In terms of the image on the far right encompassing where we are developmentally, we have tapped out everything that it signifies.
It’s time to update the evolutionary chart. (My earlier post provides a rationale.)
That post spurred a related thought, more evidence that the time has come to replace Homo Sapien.
It has to do with our military personnel, both active duty and veteran. (I can only speak about my country, the US, here.)
Thinking about evolution and the growing pains mankind is currently experiencing, our men and women in uniform aren’t committing suicide in record numbers because of the horrors of war.
They are killing themselves because their psyches are advancing beyond the concept of war.
Humans change. Human development is real. The basic inhumanity behind warfare will always be stuck where it is. Update the weaponry, provide more comforts to take the mind off war, but warfare is still warfare.
Think back to Revolutionary and Civil War times, here’s how combat worked.
Two groups of soldiers met in a field, each occupying opposite sides of said field. Next, the commanders lined their soldiers up shoulder-to-shoulder in row after row, facing the enemy. An enemy with cannons and rows of soldiers holding loaded rifles, aiming straight at these young men.
When the order was given, these lined-up soldiers marched forward, row and column. Forward, straight into the rain of cannon and gunfire. The idea was to keep going until something brought you to a stop.
Also: remember that they didn’t have body armor and helmets—and if you got hit by a bullet or whatever, no hope for morphine and pain meds. They weren’t invented yet.
That was warfare.
Imagine experiencing that multiple times, seeing so much death. Then coming home.
A nineteen year old kid, enduring that, then going home to plow the fields or raise cattle while raising a family and resuming something called “a normal life”.
In the days long before PTSD. (Well, PTSD existed, they just didn’t have a term for it.)
I can’t imagine living that way. I hope you can’t either. Historic visions of warfare seeming horrific and completely foreign to everything within you—this is a good thing.
Not being able to imagine yourself smack dab in the middle of evil is a sign that your psyche is becoming increasingly civilized and evolution is at work.
Human development is charging forward at the moment. We just aren’t comfortable with the idea yet.
That historical image of warfare, compare it to modern warfare. While war is still awful, logic suggests that today’s advancements—technology replacing human tasks, battlefield treatment options for the wounded, even base conditions that offer a few more comforts of home—would drive down the suicide rate, right?
No. Because while we are creating advancements to help war seem more civilized, the advancing psyche still sees war for what it is: atrocity. Can’t cover that fact up.
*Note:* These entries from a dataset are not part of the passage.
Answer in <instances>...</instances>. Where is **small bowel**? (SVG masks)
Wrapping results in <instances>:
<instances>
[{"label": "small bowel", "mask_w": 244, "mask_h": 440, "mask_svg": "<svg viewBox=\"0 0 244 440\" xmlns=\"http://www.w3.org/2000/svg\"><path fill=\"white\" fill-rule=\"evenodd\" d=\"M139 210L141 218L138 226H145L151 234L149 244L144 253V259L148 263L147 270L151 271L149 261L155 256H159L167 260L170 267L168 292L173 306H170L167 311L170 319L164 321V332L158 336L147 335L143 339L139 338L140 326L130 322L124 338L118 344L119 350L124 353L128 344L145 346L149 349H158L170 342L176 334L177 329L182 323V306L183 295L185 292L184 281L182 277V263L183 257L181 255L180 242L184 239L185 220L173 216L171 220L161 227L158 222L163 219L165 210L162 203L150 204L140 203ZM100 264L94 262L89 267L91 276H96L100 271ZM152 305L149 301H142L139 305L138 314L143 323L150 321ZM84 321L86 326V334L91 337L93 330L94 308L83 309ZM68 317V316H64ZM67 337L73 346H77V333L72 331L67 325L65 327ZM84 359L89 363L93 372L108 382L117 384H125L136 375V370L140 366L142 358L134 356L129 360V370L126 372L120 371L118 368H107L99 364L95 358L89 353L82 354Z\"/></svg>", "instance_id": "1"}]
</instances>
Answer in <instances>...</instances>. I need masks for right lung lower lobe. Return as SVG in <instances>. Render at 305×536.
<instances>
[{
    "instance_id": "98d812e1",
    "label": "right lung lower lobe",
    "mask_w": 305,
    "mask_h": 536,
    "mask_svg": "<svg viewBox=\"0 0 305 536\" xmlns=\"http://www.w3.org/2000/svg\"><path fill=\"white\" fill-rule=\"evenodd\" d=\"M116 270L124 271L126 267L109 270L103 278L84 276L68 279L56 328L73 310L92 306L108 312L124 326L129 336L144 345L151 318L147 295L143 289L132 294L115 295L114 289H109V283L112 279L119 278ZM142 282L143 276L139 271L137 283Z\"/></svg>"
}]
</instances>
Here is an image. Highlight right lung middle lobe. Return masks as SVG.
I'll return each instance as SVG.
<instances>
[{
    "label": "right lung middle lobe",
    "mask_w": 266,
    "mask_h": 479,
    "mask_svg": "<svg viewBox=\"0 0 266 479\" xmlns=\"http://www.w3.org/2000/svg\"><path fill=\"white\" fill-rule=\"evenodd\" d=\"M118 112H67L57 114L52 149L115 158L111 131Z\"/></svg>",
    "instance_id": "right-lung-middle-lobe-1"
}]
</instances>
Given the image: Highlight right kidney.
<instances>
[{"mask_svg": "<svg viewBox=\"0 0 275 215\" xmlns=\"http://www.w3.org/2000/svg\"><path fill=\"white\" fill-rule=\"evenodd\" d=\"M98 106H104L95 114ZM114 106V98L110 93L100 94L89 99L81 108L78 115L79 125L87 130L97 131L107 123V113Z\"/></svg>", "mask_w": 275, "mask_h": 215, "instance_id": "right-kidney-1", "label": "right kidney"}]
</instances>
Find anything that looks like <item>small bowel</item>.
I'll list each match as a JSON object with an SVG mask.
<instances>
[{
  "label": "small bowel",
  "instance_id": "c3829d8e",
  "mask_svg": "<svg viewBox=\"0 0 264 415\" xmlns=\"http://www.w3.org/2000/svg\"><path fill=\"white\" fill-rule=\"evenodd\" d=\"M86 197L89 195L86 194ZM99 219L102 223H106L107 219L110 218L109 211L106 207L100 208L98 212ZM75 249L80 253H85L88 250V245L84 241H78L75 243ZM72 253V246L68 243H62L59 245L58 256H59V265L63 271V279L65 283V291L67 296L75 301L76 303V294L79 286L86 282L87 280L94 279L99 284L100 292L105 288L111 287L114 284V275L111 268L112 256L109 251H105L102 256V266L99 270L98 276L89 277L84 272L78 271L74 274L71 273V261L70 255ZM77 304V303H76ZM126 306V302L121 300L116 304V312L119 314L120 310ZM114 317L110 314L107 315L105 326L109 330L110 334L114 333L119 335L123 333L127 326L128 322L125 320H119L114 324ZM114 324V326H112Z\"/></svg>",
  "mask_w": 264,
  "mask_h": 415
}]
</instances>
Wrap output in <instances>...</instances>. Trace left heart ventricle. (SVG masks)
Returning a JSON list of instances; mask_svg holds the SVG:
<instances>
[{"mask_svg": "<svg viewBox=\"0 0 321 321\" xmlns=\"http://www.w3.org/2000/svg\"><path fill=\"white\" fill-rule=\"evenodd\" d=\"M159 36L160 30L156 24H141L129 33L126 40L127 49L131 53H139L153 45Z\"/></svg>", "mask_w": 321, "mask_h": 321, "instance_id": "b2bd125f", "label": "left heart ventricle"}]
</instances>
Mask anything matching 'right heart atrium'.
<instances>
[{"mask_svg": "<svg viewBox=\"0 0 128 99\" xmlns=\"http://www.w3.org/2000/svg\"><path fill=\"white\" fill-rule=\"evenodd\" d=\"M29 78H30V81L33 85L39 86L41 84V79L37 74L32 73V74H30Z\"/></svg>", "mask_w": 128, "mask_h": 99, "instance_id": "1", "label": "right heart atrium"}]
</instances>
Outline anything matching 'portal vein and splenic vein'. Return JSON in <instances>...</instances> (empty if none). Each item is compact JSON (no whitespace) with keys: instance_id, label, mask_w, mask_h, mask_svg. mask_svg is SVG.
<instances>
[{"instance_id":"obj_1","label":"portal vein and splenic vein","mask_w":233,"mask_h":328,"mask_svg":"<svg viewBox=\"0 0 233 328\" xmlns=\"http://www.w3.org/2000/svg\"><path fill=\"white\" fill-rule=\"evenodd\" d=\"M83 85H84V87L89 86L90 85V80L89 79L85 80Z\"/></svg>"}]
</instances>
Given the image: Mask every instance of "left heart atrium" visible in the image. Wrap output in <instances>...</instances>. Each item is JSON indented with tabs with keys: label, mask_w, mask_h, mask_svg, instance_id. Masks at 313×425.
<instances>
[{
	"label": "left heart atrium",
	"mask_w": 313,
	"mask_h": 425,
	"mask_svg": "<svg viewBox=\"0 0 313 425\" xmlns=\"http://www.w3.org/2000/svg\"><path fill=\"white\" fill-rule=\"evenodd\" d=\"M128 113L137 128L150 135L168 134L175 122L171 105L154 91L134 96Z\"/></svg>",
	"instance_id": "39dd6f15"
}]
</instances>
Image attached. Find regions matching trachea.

If evolution is about eliminating the primitive to advance forward, war is humanity at its most primitive. Clinging to warfare also holds back evolution.
Many of the dead didn’t choose suicide due to weakness. They chose it because the concept of war increasingly violates their core—that developing core within each of us, down in the subconscious.
God rest their souls and peace be with their families, these men and women experienced warfare differently than those humans who went to war before them.
Human development changes us. Positively.
The Vietnam War introduced the average person to the term “Post Traumatic Stress Disorder”. As developing humans, we began to accept PTSD as normal. (BTW: identifying PTSD was itself a shining moment in evolution, seeing the stress as a natural reaction rather than a sign of weakness.)
From 9/11 onward, the U.S. approach to conflict around the world has been based in old-school thinking. We attacked al Qaeda as if it were a foreign country rather than a belief system. We rolled into Iraq ill prepared for the street-to-street fighting.
The troops that carried out these missions, they are paying the price.
The suicide rate is tragic—we as a nation are failing these military members and their families.
As we step up our care for them, we also need to view the suicide rate increase as a sign that a group of beings is collectively civilizing itself.
Because it is. Evolution is happening.
The United States plays a role in how conflict is resolved around the world. It’s our duty to evolve the idea of conflict resolution.